Turning neutral on the stock

Investment Thesis: 

Protracted backwardation in crude oil/oil product market will erode profitability. Improving crude oil demand and concerns of supply disruption amid sanctions on Russia, the world’s second largest exporter of crude oil, drove backwardation in the crude oil market to the steepest level since 2004. We believe that the crude oil/oil product market will remain tight for some time, making it challenging for the group’s trading operations.

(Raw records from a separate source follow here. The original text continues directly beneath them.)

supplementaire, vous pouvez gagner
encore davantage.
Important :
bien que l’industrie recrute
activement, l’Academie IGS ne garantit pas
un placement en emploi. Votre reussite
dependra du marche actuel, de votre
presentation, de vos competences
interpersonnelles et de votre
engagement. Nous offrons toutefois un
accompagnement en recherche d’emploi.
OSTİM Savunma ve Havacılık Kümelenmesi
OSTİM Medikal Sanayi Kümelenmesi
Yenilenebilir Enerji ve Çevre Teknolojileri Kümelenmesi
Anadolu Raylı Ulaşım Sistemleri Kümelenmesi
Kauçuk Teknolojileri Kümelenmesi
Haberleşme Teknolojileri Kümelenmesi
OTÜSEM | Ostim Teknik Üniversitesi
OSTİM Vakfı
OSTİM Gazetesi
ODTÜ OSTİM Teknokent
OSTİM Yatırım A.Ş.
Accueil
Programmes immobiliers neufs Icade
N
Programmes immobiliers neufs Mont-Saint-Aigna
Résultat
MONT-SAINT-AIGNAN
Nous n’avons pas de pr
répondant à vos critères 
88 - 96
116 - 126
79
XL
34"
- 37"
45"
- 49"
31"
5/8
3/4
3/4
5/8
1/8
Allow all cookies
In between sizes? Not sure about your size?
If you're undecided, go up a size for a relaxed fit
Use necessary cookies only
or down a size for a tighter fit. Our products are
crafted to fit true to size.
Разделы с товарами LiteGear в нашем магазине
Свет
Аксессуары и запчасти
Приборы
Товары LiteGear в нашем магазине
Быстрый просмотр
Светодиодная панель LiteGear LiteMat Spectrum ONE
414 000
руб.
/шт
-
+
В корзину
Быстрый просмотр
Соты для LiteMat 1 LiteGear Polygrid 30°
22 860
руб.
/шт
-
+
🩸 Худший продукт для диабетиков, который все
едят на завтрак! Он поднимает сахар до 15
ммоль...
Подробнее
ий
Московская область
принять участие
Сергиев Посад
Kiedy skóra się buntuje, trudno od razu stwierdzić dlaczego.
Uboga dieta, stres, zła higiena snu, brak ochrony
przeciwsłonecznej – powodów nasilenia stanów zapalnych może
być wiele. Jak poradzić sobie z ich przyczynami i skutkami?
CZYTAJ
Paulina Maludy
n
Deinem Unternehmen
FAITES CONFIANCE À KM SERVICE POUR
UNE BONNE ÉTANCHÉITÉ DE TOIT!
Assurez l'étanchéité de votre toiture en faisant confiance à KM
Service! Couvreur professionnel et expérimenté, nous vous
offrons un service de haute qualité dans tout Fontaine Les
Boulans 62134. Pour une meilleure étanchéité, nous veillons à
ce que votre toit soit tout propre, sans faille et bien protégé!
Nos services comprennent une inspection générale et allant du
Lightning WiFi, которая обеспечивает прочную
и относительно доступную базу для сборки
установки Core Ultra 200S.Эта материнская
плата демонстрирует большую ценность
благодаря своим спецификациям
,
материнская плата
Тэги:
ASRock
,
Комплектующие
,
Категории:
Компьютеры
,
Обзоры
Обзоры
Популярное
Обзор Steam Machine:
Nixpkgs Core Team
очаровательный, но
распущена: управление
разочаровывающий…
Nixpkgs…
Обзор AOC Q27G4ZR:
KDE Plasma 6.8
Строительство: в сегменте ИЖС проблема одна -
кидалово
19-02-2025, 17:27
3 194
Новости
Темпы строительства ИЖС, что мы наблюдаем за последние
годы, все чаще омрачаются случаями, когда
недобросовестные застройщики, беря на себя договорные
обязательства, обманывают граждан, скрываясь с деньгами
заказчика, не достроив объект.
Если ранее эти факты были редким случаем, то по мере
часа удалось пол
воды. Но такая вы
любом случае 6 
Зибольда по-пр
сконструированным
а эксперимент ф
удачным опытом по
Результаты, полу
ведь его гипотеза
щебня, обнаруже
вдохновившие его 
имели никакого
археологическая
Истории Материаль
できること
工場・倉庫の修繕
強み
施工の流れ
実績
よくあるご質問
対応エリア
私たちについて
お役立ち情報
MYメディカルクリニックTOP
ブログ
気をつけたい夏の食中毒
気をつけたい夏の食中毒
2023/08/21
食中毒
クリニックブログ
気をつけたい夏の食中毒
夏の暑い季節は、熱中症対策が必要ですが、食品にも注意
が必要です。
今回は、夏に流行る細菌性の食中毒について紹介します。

Delayed reopening of China’s international market will be a drag on earnings. CAO’s key associate, Shanghai Pudong International Airport, which typically accounts for more than half of its earnings, is highly dependent on international traffic. Hence, the sluggish relaxation of international border controls will likely impede SPIA’s earnings recovery. 
Substantial net cash position, but no clear path to enhancing shareholder returns. CAO had net cash of US$401m as of December 2021, representing S$0.63 per share. Though CAO’s net cash position is substantial, we are doubtful on the group’s ability to put that capital to work in a manner that would drive shareholder returns. 

Valuation:

Our TP of S$0.85 is based on 11.0x FY22F earnings, which is at +1.0 standard deviation above its five-year mean.

Where we differ:

Our forecasts for FY22/23F are lower than the consensus, as we are less bullish on the recovery trajectory for CAO and its key associate SPIA.

Key Risks to Our View:

Sustained weaker demand for international air travel would negatively impact CAO’s revenue and earnings. A sharp drop in oil prices would lead to mark-to-market losses for its key associate SPIA, which would impact its contribution to CAO.